Impala

Before using the Impala API to perform bulk data loads, install the Hadoop command line utility on the host where the Virtual DataPort server runs. It is included in the client distribution, which can be downloaded from the Hadoop site.

After this, when enabling “Use bulk data load API” on the “Read & Write” tab of the data source, do the following:

  • In the Hadoop executable location box, enter the path to the executable hadoop.cmd on Windows and hadoop on Linux.
  • In HDFS URI, enter the URI to which Virtual DataPort will upload the data file. For example: hdfs://acme-node1.denodo.com/user/admin/data/

At runtime, to upload the data, Virtual DataPort does two things:

  1. It uploads the temporary data files to the Impala distributed file system (HDFS).

    To do this, it executes the command hadoop.cmd fs put... locally, on the host where the Virtual DataPort server runs.

    Depending on the configuration of Impala, sometimes you need to export the environment variable HADOOP_USER_NAME with the user name of the data source so the next step of the process can be completed.

    To execute this command, Virtual DataPort does not use the credentials of the data source. It just executes that command. Therefore, the HDFS system has to be configured to allow connections from this host.
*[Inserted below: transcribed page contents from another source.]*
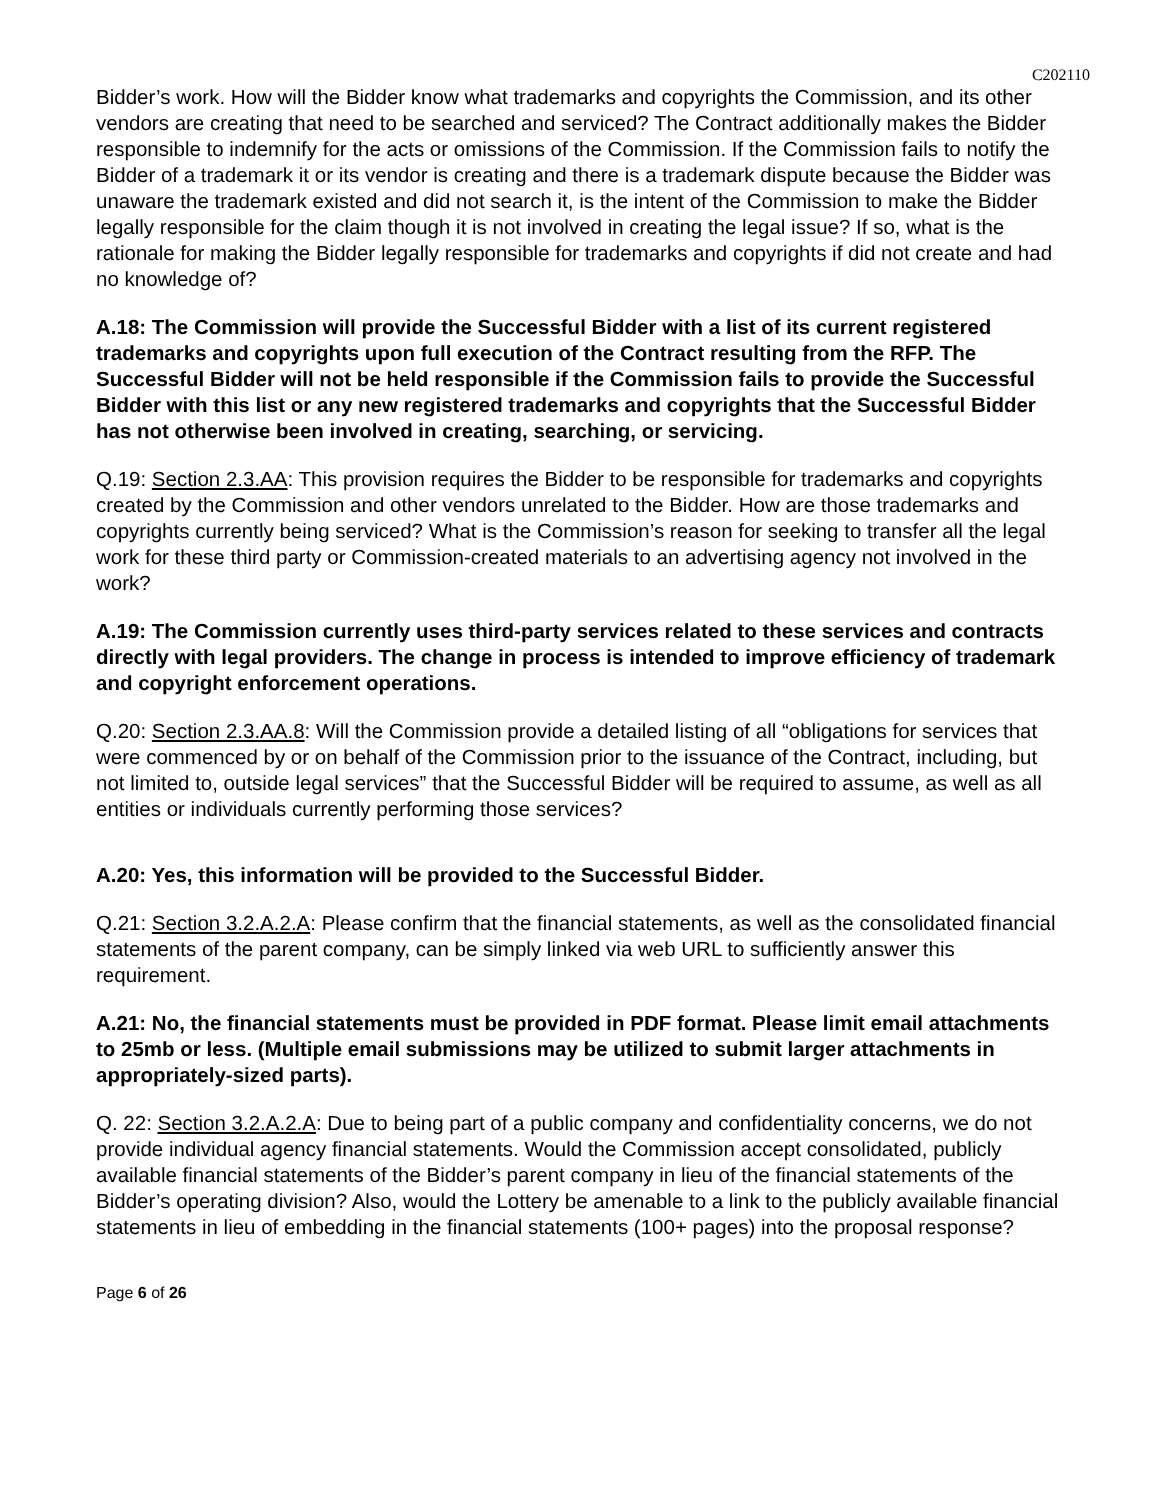C202110
Bidder’s work. How will the Bidder know what trademarks and copyrights the Commission, and its other vendors are creating that need to be searched and serviced? The Contract additionally makes the Bidder responsible to indemnify for the acts or omissions of the Commission. If the Commission fails to notify the Bidder of a trademark it or its vendor is creating and there is a trademark dispute because the Bidder was unaware the trademark existed and did not search it, is the intent of the Commission to make the Bidder legally responsible for the claim though it is not involved in creating the legal issue? If so, what is the rationale for making the Bidder legally responsible for trademarks and copyrights if did not create and had no knowledge of?
A.18: The Commission will provide the Successful Bidder with a list of its current registered trademarks and copyrights upon full execution of the Contract resulting from the RFP. The Successful Bidder will not be held responsible if the Commission fails to provide the Successful Bidder with this list or any new registered trademarks and copyrights that the Successful Bidder has not otherwise been involved in creating, searching, or servicing.
Q.19: Section 2.3.AA: This provision requires the Bidder to be responsible for trademarks and copyrights created by the Commission and other vendors unrelated to the Bidder. How are those trademarks and copyrights currently being serviced? What is the Commission’s reason for seeking to transfer all the legal work for these third party or Commission-created materials to an advertising agency not involved in the work?
A.19: The Commission currently uses third-party services related to these services and contracts directly with legal providers. The change in process is intended to improve efficiency of trademark and copyright enforcement operations.
Q.20: Section 2.3.AA.8: Will the Commission provide a detailed listing of all “obligations for services that were commenced by or on behalf of the Commission prior to the issuance of the Contract, including, but not limited to, outside legal services” that the Successful Bidder will be required to assume, as well as all entities or individuals currently performing those services?
A.20: Yes, this information will be provided to the Successful Bidder.
Q.21: Section 3.2.A.2.A: Please confirm that the financial statements, as well as the consolidated financial statements of the parent company, can be simply linked via web URL to sufficiently answer this requirement.
A.21: No, the financial statements must be provided in PDF format. Please limit email attachments to 25mb or less. (Multiple email submissions may be utilized to submit larger attachments in appropriately-sized parts).
Q. 22: Section 3.2.A.2.A: Due to being part of a public company and confidentiality concerns, we do not provide individual agency financial statements. Would the Commission accept consolidated, publicly available financial statements of the Bidder’s parent company in lieu of the financial statements of the Bidder’s operating division? Also, would the Lottery be amenable to a link to the publicly available financial statements in lieu of embedding in the financial statements (100+ pages) into the proposal response?
Page 6 of 26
For example, by setting up an SSH key on the host where Virtual DataPort runs that allows this connection.

  2. It creates the tables in Impala associated to the data uploaded in the step #1.

    To do this, it connects to Impala using the credentials of the JDBC data source and executes LOAD DATA INPATH .... To complete this command, the user needs to have access to the files uploaded in the first step.